Mining companies representing around a third of market capitalisation have committed to implement the Global Industry Standard on Tailings Management (GISTM) or assess their alignment to it, but 183 companies are yet to confirm that they will implement the standard, the CoE-led Mining and Tailings Safety Initiative said last week. Since the Brumadinho disaster in 2019 which sparked the development of the standard, there have been a further 121 tailings incidents with three leading to fatalities.
Engagement specialists EOS at Federated Hermes confirmed to RI that implementation of the standards was part of its mining company engagement programme. Its mining sector lead, Jamie Gornsztejn, said that EOS had not yet voted against a chair, but was willing to do so “where necessary”.
RI also understands that BlackRock’s stewardship team has been engaging with mining companies over tailings management, with a particular focus on companies where they have reason to believe the issue is not being properly handled. As well as large holdings in miners through its index funds, BlackRock runs a £1bn mining investment trust and a £5bn global mining fund, although it is not a member of the tailings safety initiative.
A spokesperson for Invesco said that the standard would be an important consideration in its proxy voting decisions. The $1.6trn manager has already carried out engagement on tailings, which has resulted in action being taken by mining companies, and is planning engagements with several large mining companies “to strongly push” them on formally committing to adopt the standard.
A spokesperson for £82bn GAM told RI that it expected all mining companies to adopt the standard. The manager will consider voting against the report and accounts or the re-election of accountable directors where there are concerns over disclosure, management or risk oversight of material sustainability risks or impacts, including tailings management.
Janus Henderson said that it did not have a formal voting policy in place, but that investment teams were able to vote against board members where appropriate.

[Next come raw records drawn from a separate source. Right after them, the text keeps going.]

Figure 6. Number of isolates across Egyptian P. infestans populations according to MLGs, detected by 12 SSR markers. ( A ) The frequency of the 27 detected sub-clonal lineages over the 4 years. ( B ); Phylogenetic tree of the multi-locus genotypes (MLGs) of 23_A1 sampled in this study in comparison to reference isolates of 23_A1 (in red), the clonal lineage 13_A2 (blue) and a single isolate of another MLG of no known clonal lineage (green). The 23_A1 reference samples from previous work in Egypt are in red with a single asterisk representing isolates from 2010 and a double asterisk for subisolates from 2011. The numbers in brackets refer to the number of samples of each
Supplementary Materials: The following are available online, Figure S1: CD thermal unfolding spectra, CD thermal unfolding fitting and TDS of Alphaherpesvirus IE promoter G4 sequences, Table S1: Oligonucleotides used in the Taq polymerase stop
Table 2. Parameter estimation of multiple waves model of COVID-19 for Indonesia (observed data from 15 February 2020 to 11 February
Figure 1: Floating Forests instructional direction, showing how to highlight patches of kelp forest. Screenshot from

Allianz Global Investors, Abrdn and Border to Coast also confirmed that the standard will form part of their mining engagement, although a spokesperson for Allianz said it had limited industry exposure and that its holdings were already doing a lot to mitigate tailings risk.

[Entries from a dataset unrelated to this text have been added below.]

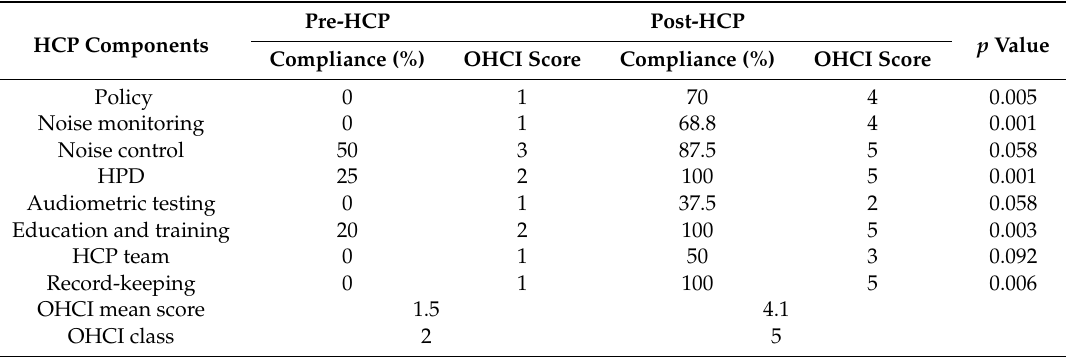
Table 3. Result of pre-HCP and post-HCP OHCI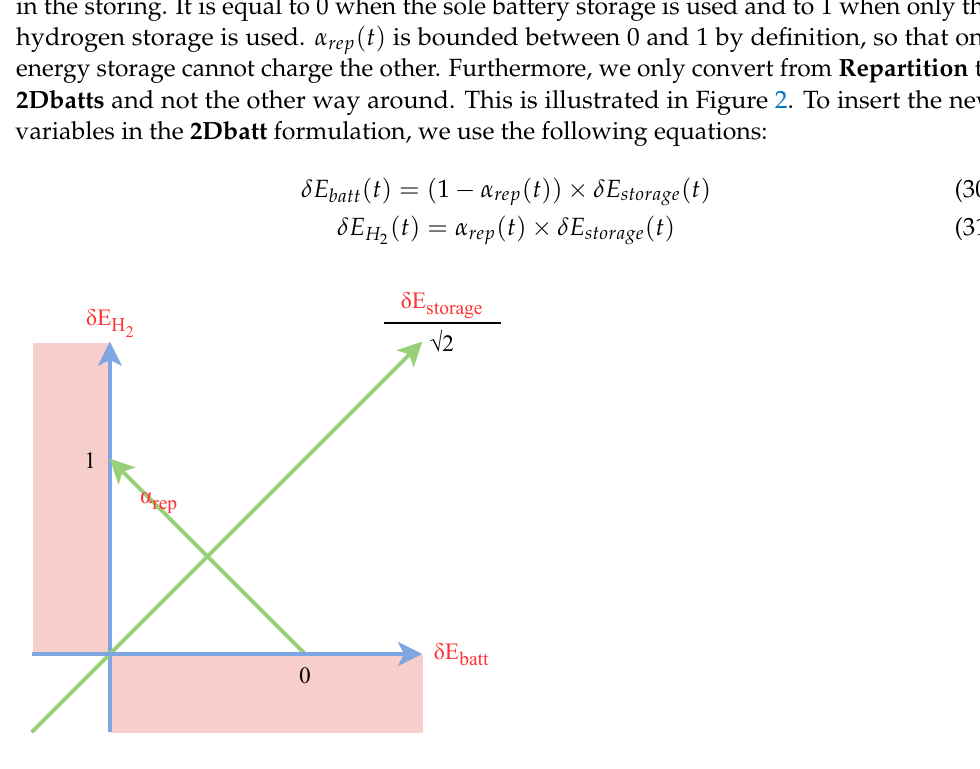
Figure 2. Repartition formulation (green), δ E storage ( t ) and α rep ( t ) , in the 2Dbatt (blue) action space. Actions where one storage is charged and the other discharged are highlighted in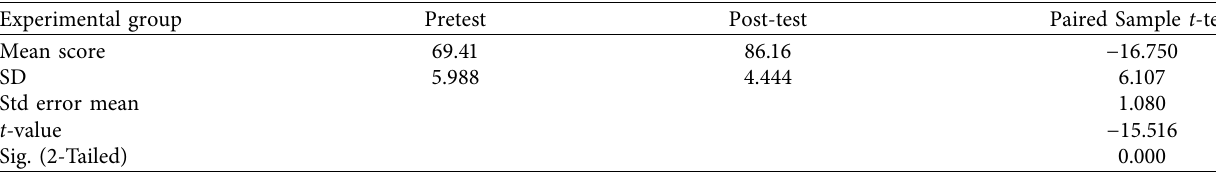
Table 3: Results of Pair Sample t -test in Experimental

Tailings management could prove to be a serious headache for mining companies at AGMs if investors decide to escalate. Among the companies named by the Church of England Pension Board as yet to confirm their support for the Global Industry Standard on Tailings Management (GISTM) are ArcelorMittal and Grupo Mexico, one of the world’s largest copper miners. BlackRock funds in the top 20 shareholders have a collective 2.34% share in ArcelorMittal, according to data from Morningstar, while Invesco accounts for a further 0.23%. Invesco owns just under 7% of Grupo Mexico, with BlackRock accounting for a further 1.04%.
Grupo Mexico had not responded to a request for comment at the time of publication.
A spokesperson for ArcelorMittal said that the company’s tailings strategy was based on three industry standards including the investor-developed GISTM, and while not a member of the International Council on Mining and Metals, it was fully aligned with the council’s standards. Arcelor conducts internal and external audits of all its tailings facilities as well as using the best available technologies to reduce risks associated with the facilities, the spokesperson continued.
RI asked the Church of England Pension Board why Arcelor was included on the list. Adam Matthews, its Chief Responsible Investment Officer, said that the firm had not responded to its correspondence in December 2020 and made no mention of the standard on its website or in its ESG reporting.
“Public support and implementation by companies was a request clearly laid out to all listed companies by investors from the Mining and Tailings Safety Initiative. We recognise that some companies demonstrated good practice before the GISTM was published, and that good technical guidelines exist such as [the Mining Association of Canada guidelines], but that the Global Standard sets out a comprehensive suite of measures developed through a robust multistakeholder process that are suitable across geographies and mine operations, and intended to prevent harm to people and the environment,” he said.
“We would encourage ArcelorMittal to confirm to the investor group their support of the GISTM, and the points they have provided in their statement to RI.”